The much-anticipated first Application Programming Interface (API) from the New York Times went live today, according to a post on the company's blog Open - All the code that's fit to printf(). First up is a campaign finance data API and next is a movie review API. Also available is a database management program initially developed for internal use at the NY Times.
The Times quietly announced in May that it would soon be publishing APIs, which are means by which outside developers can access NY Times data for use in other applications, interfaces and mashups. We believe that steps like this are going to prove key if big media is to thrive in the future.
The Times describes its initial offering like this:
With the Campaign Finance API, you can retrieve contribution and expenditure data based on United States Federal Election Commission filings. Campaign finance data is public and is therefore available from a variety of sources, but the developers of the Times API have distilled the data into aggregates that answer most campaign finance questions. Instead of poring over monthly filings or searching a disclosure database, you can use the Times Campaign Finance API to quickly retrieve totals for a particular candidate, see aggregates by ZIP code or state, or get details on a particular donor.The Campaign Finance API is currently limited to presidential campaign data. Future versions will include house and senate campaign data.
The demonstration application built with this API is a simple mashup of the campaign contributions and the Google Charts API, to create a graph of contributions by zip code. You know what we'd like to see? A Greasemonkey script that shows political contributions for a geographic area whenever a user hovers over that area's name on a web page. Would that be cool, or what?
The possibilities are truly endless.
We're very excited to see what kinds of data the Times opens up next.
The UK Guardian is the best example of a newspaper that understands the opportunities in becoming a broker of machine-readable data, instead of just human readable content. Reuters is doing something similar with it's Calais program. (Calais is an RWW sponsor.)

------

## Things to do:
A: According to the article on the New York Times API launch, which API did the Times release first?
B: Rewrite the article on the New York Times API launch from "The demonstration application" up to and including "are truly endless.", changing "mashup" to "combination".
C: Carry on the article about the New York Times API launch after its final sentence.

------

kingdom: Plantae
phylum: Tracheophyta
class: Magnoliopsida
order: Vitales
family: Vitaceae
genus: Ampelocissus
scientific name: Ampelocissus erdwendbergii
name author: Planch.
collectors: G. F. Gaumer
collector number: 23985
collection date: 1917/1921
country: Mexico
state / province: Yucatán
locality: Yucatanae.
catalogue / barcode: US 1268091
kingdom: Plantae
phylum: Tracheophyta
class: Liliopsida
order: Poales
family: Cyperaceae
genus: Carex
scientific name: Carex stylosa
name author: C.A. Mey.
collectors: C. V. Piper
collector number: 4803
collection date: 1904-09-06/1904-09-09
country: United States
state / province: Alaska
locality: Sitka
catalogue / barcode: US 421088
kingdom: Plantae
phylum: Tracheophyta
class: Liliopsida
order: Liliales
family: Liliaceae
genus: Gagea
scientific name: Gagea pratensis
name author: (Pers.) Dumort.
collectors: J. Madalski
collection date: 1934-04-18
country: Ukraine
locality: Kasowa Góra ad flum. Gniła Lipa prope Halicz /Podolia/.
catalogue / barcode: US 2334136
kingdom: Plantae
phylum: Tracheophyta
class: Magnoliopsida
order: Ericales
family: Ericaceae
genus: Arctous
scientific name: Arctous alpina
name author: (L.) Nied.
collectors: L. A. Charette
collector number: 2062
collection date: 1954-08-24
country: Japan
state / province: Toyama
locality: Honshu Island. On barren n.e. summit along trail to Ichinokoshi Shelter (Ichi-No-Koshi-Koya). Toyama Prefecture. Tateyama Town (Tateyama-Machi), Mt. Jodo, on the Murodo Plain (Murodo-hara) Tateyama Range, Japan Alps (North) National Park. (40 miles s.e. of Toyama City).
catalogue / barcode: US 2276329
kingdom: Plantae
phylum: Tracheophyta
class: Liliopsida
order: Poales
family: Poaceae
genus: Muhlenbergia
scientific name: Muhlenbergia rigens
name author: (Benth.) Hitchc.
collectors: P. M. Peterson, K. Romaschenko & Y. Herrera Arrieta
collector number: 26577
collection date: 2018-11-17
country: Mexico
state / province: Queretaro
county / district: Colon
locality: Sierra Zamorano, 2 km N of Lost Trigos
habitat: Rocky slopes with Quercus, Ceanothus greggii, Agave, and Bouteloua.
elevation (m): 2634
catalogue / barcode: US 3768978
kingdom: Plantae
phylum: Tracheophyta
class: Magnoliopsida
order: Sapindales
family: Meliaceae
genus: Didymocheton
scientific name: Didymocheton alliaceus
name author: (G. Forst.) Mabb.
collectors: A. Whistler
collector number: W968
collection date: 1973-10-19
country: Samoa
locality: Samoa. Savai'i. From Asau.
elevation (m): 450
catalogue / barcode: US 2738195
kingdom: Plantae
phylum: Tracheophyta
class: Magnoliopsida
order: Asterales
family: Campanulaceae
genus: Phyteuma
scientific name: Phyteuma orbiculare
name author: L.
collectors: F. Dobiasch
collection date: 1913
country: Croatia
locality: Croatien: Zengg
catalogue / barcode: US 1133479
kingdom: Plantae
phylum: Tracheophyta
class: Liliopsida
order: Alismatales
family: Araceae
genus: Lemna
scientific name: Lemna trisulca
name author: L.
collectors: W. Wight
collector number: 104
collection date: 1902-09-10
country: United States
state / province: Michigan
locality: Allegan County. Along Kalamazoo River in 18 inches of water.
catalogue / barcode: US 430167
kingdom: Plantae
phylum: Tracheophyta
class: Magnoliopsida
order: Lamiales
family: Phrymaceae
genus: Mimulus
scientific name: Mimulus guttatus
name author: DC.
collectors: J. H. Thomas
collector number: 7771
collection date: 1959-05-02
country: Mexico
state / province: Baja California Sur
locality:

------

## The answers:
A: A campaign finance data API.

B:
The demonstration application built with this API is a simple combination of the campaign contributions and the Google Charts API, to create a graph of contributions by zip code. You know what we'd like to see? A Greasemonkey script that shows political contributions for a geographic area whenever a user hovers over that area's name on a web page. Would that be cool, or what?
The possibilities are truly endless.

C:
Reporting is no longer a scarce commodity. It's hard for these huge news organizations to do it faster, cheaper or even as well as a whole web of new media producers around the world. They may be among the top sources for original content still today, but considering the direction technology is moving in - that's not a safe bet for the future.
One thing that big media still does have a particularly good share of, though, is information processing resources and archival content. The Times' campaign contribution API is a good example of this. The newspaper is far better prepared to organize that raw information, and perhaps offer complimentary content, than any individual blogger or small news publisher.
They, along with everyone's favorite API management service Mashery (again powering another exciting API), have the skills and the draw to offer this data in a way that a lot of developers will find compelling. When developers create applications that use their data, the Times will once again assert itself as an essential part of our information landscape - both in mind share and in inbound links/Search Engine Optimization for their online content.
Further, the times are changing and if you're not publishing for those readers of yours who happen to be robots - you're missing out on an important constituency.
We're really excited about the New York Times APIs and we look forward to seeing what kinds of innovative things the development community can do with them.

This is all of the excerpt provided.